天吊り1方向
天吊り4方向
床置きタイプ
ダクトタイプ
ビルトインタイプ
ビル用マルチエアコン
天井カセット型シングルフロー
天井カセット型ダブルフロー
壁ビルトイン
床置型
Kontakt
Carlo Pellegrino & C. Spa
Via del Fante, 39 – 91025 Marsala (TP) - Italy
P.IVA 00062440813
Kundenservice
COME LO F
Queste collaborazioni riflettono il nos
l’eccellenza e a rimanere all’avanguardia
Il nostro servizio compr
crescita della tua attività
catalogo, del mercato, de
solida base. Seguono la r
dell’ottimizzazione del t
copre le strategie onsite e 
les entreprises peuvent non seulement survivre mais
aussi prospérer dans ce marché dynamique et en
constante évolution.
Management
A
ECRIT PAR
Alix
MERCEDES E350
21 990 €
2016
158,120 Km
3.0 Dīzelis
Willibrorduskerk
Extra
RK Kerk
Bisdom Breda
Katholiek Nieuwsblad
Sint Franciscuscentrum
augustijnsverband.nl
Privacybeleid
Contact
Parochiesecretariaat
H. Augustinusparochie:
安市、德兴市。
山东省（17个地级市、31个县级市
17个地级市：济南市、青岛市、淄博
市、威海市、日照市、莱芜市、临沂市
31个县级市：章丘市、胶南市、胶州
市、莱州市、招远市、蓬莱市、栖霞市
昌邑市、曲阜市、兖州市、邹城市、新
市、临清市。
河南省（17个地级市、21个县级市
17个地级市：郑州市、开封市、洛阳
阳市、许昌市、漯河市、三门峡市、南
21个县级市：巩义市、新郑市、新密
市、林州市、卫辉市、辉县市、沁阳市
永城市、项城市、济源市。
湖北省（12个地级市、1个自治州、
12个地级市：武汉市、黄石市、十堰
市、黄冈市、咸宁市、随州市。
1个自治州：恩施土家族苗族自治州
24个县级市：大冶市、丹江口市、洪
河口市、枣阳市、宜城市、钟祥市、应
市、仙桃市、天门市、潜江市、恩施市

| Task brief |
The required output is each line from the one with "copre le strategie onsite e" through the end of the material above, repeated exactly with both ends included.

| The completed task |
copre le strategie onsite e 
les entreprises peuvent non seulement survivre mais
aussi prospérer dans ce marché dynamique et en
constante évolution.
Management
A
ECRIT PAR
Alix
MERCEDES E350
21 990 €
2016
158,120 Km
3.0 Dīzelis
Willibrorduskerk
Extra
RK Kerk
Bisdom Breda
Katholiek Nieuwsblad
Sint Franciscuscentrum
augustijnsverband.nl
Privacybeleid
Contact
Parochiesecretariaat
H. Augustinusparochie:
安市、德兴市。
山东省（17个地级市、31个县级市
17个地级市：济南市、青岛市、淄博
市、威海市、日照市、莱芜市、临沂市
31个县级市：章丘市、胶南市、胶州
市、莱州市、招远市、蓬莱市、栖霞市
昌邑市、曲阜市、兖州市、邹城市、新
市、临清市。
河南省（17个地级市、21个县级市
17个地级市：郑州市、开封市、洛阳
阳市、许昌市、漯河市、三门峡市、南
21个县级市：巩义市、新郑市、新密
市、林州市、卫辉市、辉县市、沁阳市
永城市、项城市、济源市。
湖北省（12个地级市、1个自治州、
12个地级市：武汉市、黄石市、十堰
市、黄冈市、咸宁市、随州市。
1个自治州：恩施土家族苗族自治州
24个县级市：大冶市、丹江口市、洪
河口市、枣阳市、宜城市、钟祥市、应
市、仙桃市、天门市、潜江市、恩施市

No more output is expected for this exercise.